Down the Rabbit Hole
Lately, I’ve taken a tumble down the rabbit hole of trauma and trauma therapy. To say I’ve been humbled is a bit of an understatement. It has been an eye-opening process to see myself in the words and the stories I’ve been reading. I mostly don’t remember my childhood. The impact of trauma in my life has been pervasive and far reaching. Honestly, though, I would have denied it only a few years ago. I would have said I’ve never experienced trauma. I would have said that the amnesia, and the depression, and the rage, and the way my body shuts down have nothing to do with trauma. I would have said, “I’m lucky,” and I am, but that doesn’t mean I’ve never experienced trauma. In fact, now I would venture to say almost all of us have.

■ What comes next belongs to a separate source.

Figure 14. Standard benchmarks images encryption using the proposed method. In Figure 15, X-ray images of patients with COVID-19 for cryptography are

Just yesterday a new meme started going around Facebook: “Me too.” People were putting it on their walls to signify they have been sexually harassed or assaulted in the wake of the revelations about Harvey Weinstein. If we asked the same question about trauma, I’m guessing pretty much anyone who is honest would say, “Me too.”

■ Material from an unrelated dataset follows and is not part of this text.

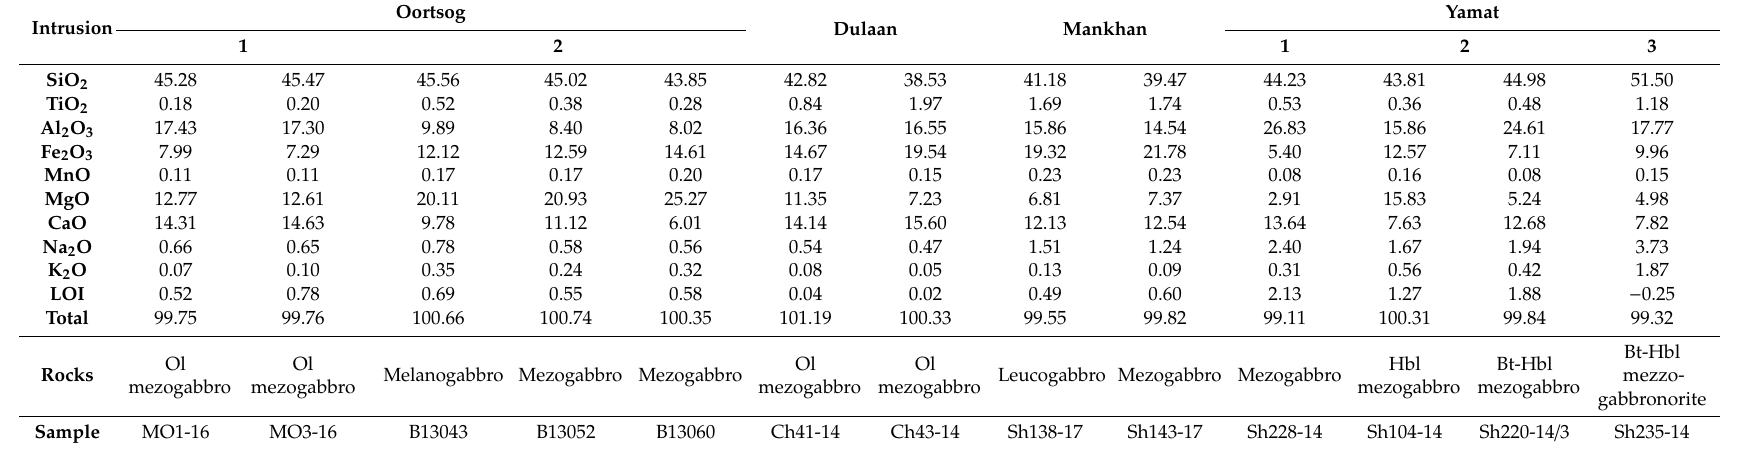
Table 1. Rock compositions (wt%) in mafic-ultramafic massifs of the Khangai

I’m going to write a lot more about trauma in the coming months. But for now, I will say this: We can heal. I’ve been healing even being in some level of denial and ignorance about how trauma has impacted me. Our bodies, hearts, and minds want to heal. Our whole being wants to come back into harmony and equilibrium. As I practice presence — whether through meditation, heart-centered practices, feeling energy and creative forces, or tracking my body sensations — the energy held in my system around trauma inevitably arises. I don’t have to make it happen. I don’t have to dredge up painful memories. That energy is patiently waiting for the right opportunity — the right conditions — to begin the process of healing. It wants to be met in a new way. It wants to be digested, to resolve, and to let go.
I’ve come to trust this process. I’ve come to see that trauma begins to digest in the arms of compassionate presence. With trauma, our bodies and minds live in the past, though we don’t often realize it. But we can learn to trust the present moment. We can learn to trust our bodies, even when we feel like they have betrayed us in the most horrific ways. We can even learn to trust other people. We can heal together.